Michael arrives to help Sally with her car which is on fire, but is rescued by the fire department before Sally sees his heroics. At the hospital, Michael tries to ask Sally out on a date but is cut off by a coughing fit, and Sally announces that she has to leave to attend the charity auction, so Michael decides to bid on Sally. At the charity auction, Lindsay is still feeling the effects of the tranquilizer and no one is bidding on her, so Tobias asks Michael for some money to bid on his wife. Michael says that he has $5,000 that he needs to bid on Sally but that Tobias can make a low bid, but Tobias bids $5,000. George Michael makes Ann listen to the Jerky Boys, and after prank-calling Michael they share their first kiss. Michael agrees to give Stan his sports car if Stan will give him the money that he needs to bid on Sally. When Sally learns of the deal, she tells Michael that he can have the car back because she's sick of her father interfering with the men that she dates and does not want to be with someone her father approves of. When Gob learns that Stan is bidding on Lucille 2, he spends all the money that his mother gave to him to bid on her.

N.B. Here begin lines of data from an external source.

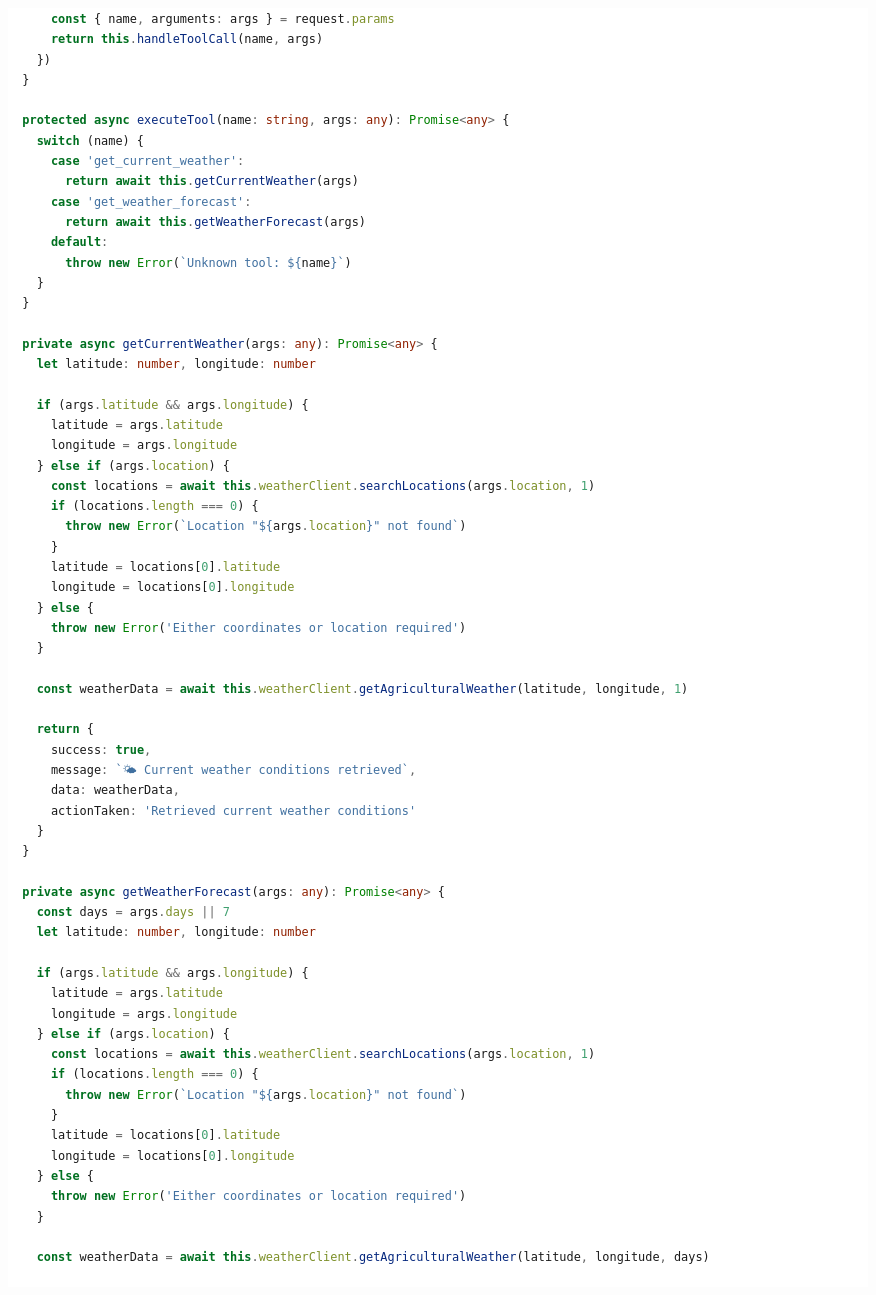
 ```typescript
      const { name, arguments: args } = request.params
      return this.handleToolCall(name, args)
    })
  }

  protected async executeTool(name: string, args: any): Promise<any> {
    switch (name) {
      case 'get_current_weather':
        return await this.getCurrentWeather(args)
      case 'get_weather_forecast':
        return await this.getWeatherForecast(args)
      default:
        throw new Error(`Unknown tool: ${name}`)
    }
  }

  private async getCurrentWeather(args: any): Promise<any> {
    let latitude: number, longitude: number

    if (args.latitude && args.longitude) {
      latitude = args.latitude
      longitude = args.longitude
    } else if (args.location) {
      const locations = await this.weatherClient.searchLocations(args.location, 1)
      if (locations.length === 0) {
        throw new Error(`Location "${args.location}" not found`)
      }
      latitude = locations[0].latitude
      longitude = locations[0].longitude
    } else {
      throw new Error('Either coordinates or location required')
    }

    const weatherData = await this.weatherClient.getAgriculturalWeather(latitude, longitude, 1)
    
    return {
      success: true,
      message: `🌤️ Current weather conditions retrieved`,
      data: weatherData,
      actionTaken: 'Retrieved current weather conditions'
    }
  }

  private async getWeatherForecast(args: any): Promise<any> {
    const days = args.days || 7
    let latitude: number, longitude: number

    if (args.latitude && args.longitude) {
      latitude = args.latitude
      longitude = args.longitude
    } else if (args.location) {
      const locations = await this.weatherClient.searchLocations(args.location, 1)
      if (locations.length === 0) {
        throw new Error(`Location "${args.location}" not found`)
      }
      latitude = locations[0].latitude
      longitude = locations[0].longitude
    } else {
      throw new Error('Either coordinates or location required')
    }

    const weatherData = await this.weatherClient.getAgriculturalWeather(latitude, longitude, days)
    
```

=== On the next Arrested Development... ===
George Sr. goes to bid for Lucille at the charity auction, but is attacked by a wolf.

== Production ==
"Burning Love" was directed by Paul Feig, and written by supervising producer Chuck Martin and Lisa Parsons. It was Feig's fourth directing credit, Martin's fifth writing credit and Parsons' first and only writing credit. It was the ninth episode of the season to be filmed.

== Reception ==

=== Viewers ===
In the United States, the episode was watched by 6.96 million viewers on its original broadcast, an increase of over 1.5 million viewers from the previous episode, "Queen for a Day".

=== Critical reception ===
The A.V. Club writer Noel Murray commented on how "“Burning Love” is a largely pointless retread, padded out with some of the lamer gags of the series", and saying "The problem then with “Burning Love” is that it doesn’t plow ahead so much as circle back, repeating a main plot that the show had already done in season one." In 2019, Brian Tallerico from Vulture ranked the episode 65th out of the whole series, calling it "a pretty mediocre episode."